Substituting 5 for $$q$$ in equation $$\left(1\right)$$, we get
$$\begin{array}{l}x=360\left(5\right)+1\\ \Rightarrow x=1801\end{array}$$
1801 is not divisible by 13.
Substituting 6 for $$q$$ in equation $$\left(1\right)$$, we get
$$\begin{array}{l}x=360\left(6\right)+1\\ \Rightarrow x=2161\end{array}$$
2161 is not divisible by 13.
Substituting 7 for $$q$$ in equation $$\left(1\right)$$, we get
$$\begin{array}{l}x=360\left(7\right)+1\\ \Rightarrow x=2521\end{array}$$
2521 is not divisible by 13.
Substituting 8 for $$q$$ in equation $$\left(1\right)$$, we get
$$\begin{array}{l}x=360\left(8\right)+1\\ \Rightarrow x=2881\end{array}$$
2881 is not divisible by 13.
Substituting 9 for $$q$$ in equation $$\left(1\right)$$, we get
$$\begin{array}{l}x=360\left(9\right)+1\\ \Rightarrow x=3241\end{array}$$
3241 is not divisible by 13.
Substituting 10 for $$q$$ in equation $$\left(1\right)$$, we get
$$\begin{array}{l}x=360\left(10\right)+1\\ \Rightarrow x=3601\end{array}$$
3601 is divisible by 13.
$\therefore$ The least number which is divided by 5, 6, 8, 9, 12 leaves a remainder 1 but when divided by 13 leaves no remainder is 3601.

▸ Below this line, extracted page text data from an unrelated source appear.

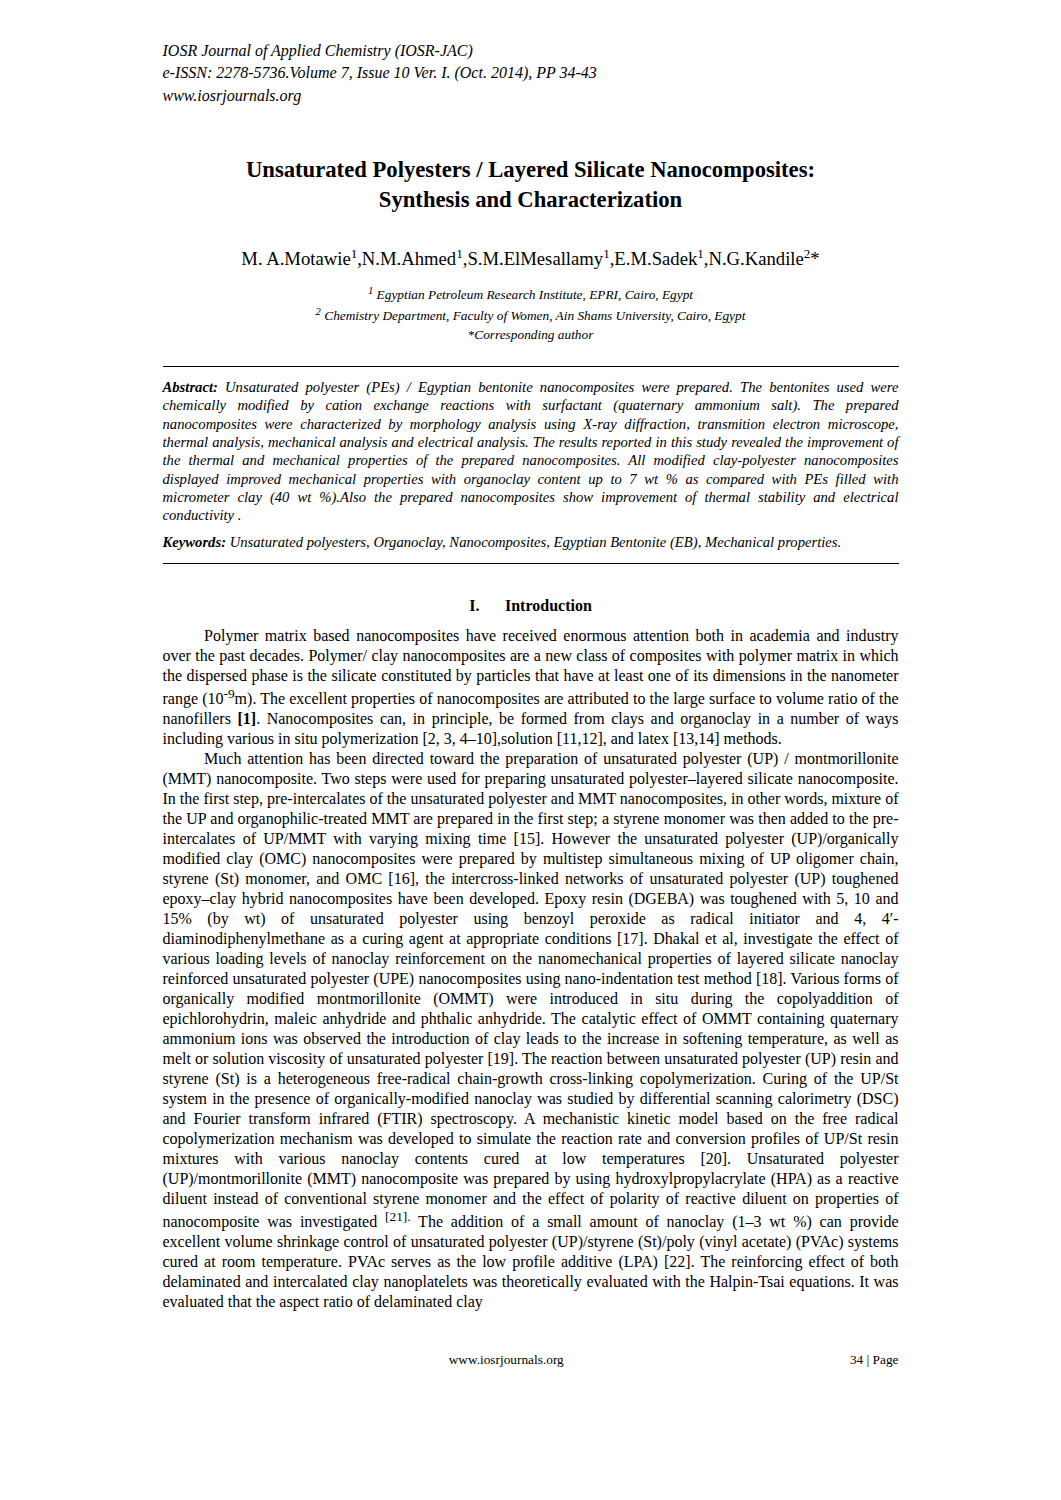IOSR Journal of Applied Chemistry (IOSR-JAC)
e-ISSN: 2278-5736.Volume 7, Issue 10 Ver. I. (Oct. 2014), PP 34-43
www.iosrjournals.org
Unsaturated Polyesters / Layered Silicate Nanocomposites:
Synthesis and Characterization
M. A.Motawie1,N.M.Ahmed1,S.M.ElMesallamy1,E.M.Sadek1,N.G.Kandile2*
1 Egyptian Petroleum Research Institute, EPRI, Cairo, Egypt
2 Chemistry Department, Faculty of Women, Ain Shams University, Cairo, Egypt
*Corresponding author
Abstract: Unsaturated polyester (PEs) / Egyptian bentonite nanocomposites were prepared. The bentonites used were chemically modified by cation exchange reactions with surfactant (quaternary ammonium salt). The prepared nanocomposites were characterized by morphology analysis using X-ray diffraction, transmition electron microscope, thermal analysis, mechanical analysis and electrical analysis. The results reported in this study revealed the improvement of the thermal and mechanical properties of the prepared nanocomposites. All modified clay-polyester nanocomposites displayed improved mechanical properties with organoclay content up to 7 wt % as compared with PEs filled with micrometer clay (40 wt %).Also the prepared nanocomposites show improvement of thermal stability and electrical conductivity .
Keywords: Unsaturated polyesters, Organoclay, Nanocomposites, Egyptian Bentonite (EB), Mechanical properties.
I. Introduction
Polymer matrix based nanocomposites have received enormous attention both in academia and industry over the past decades. Polymer/ clay nanocomposites are a new class of composites with polymer matrix in which the dispersed phase is the silicate constituted by particles that have at least one of its dimensions in the nanometer range (10-9m). The excellent properties of nanocomposites are attributed to the large surface to volume ratio of the nanofillers [1]. Nanocomposites can, in principle, be formed from clays and organoclay in a number of ways including various in situ polymerization [2, 3, 4–10],solution [11,12], and latex [13,14] methods.
Much attention has been directed toward the preparation of unsaturated polyester (UP) / montmorillonite (MMT) nanocomposite. Two steps were used for preparing unsaturated polyester–layered silicate nanocomposite. In the first step, pre-intercalates of the unsaturated polyester and MMT nanocomposites, in other words, mixture of the UP and organophilic-treated MMT are prepared in the first step; a styrene monomer was then added to the pre-intercalates of UP/MMT with varying mixing time [15]. However the unsaturated polyester (UP)/organically modified clay (OMC) nanocomposites were prepared by multistep simultaneous mixing of UP oligomer chain, styrene (St) monomer, and OMC [16], the intercross-linked networks of unsaturated polyester (UP) toughened epoxy–clay hybrid nanocomposites have been developed. Epoxy resin (DGEBA) was toughened with 5, 10 and 15% (by wt) of unsaturated polyester using benzoyl peroxide as radical initiator and 4, 4′-diaminodiphenylmethane as a curing agent at appropriate conditions [17]. Dhakal et al, investigate the effect of various loading levels of nanoclay reinforcement on the nanomechanical properties of layered silicate nanoclay reinforced unsaturated polyester (UPE) nanocomposites using nano-indentation test method [18]. Various forms of organically modified montmorillonite (OMMT) were introduced in situ during the copolyaddition of epichlorohydrin, maleic anhydride and phthalic anhydride. The catalytic effect of OMMT containing quaternary ammonium ions was observed the introduction of clay leads to the increase in softening temperature, as well as melt or solution viscosity of unsaturated polyester [19]. The reaction between unsaturated polyester (UP) resin and styrene (St) is a heterogeneous free-radical chain-growth cross-linking copolymerization. Curing of the UP/St system in the presence of organically-modified nanoclay was studied by differential scanning calorimetry (DSC) and Fourier transform infrared (FTIR) spectroscopy. A mechanistic kinetic model based on the free radical copolymerization mechanism was developed to simulate the reaction rate and conversion profiles of UP/St resin mixtures with various nanoclay contents cured at low temperatures [20]. Unsaturated polyester (UP)/montmorillonite (MMT) nanocomposite was prepared by using hydroxylpropylacrylate (HPA) as a reactive diluent instead of conventional styrene monomer and the effect of polarity of reactive diluent on properties of nanocomposite was investigated [21]. The addition of a small amount of nanoclay (1–3 wt %) can provide excellent volume shrinkage control of unsaturated polyester (UP)/styrene (St)/poly (vinyl acetate) (PVAc) systems cured at room temperature. PVAc serves as the low profile additive (LPA) [22]. The reinforcing effect of both delaminated and intercalated clay nanoplatelets was theoretically evaluated with the Halpin-Tsai equations. It was evaluated that the aspect ratio of delaminated clay
www.iosrjournals.org 34 | Page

Option A is the correct option.

Note: The above method is a lengthy and tedious method. We can also find the answer by choosing the least number from the options and checking whether it is divisible by 13 and leaves a remainder of 1 on being divided by 360. Option B is divisible by 13 but doesn’t leave a remainder of 1 on being divided by 360. Option C is not divisible by 13. Option fulfils both the criteria, so it’s the correct option.
If a number (say $$a$$) on being divided by another number (say b) leaves a remainder $$r$$ and has a divisor $$q$$, then according to Euclid’s Division lemma: $$a=bq+r$$
where $$0\le r<b$$ and $$a$$ and $$b$$ are integers.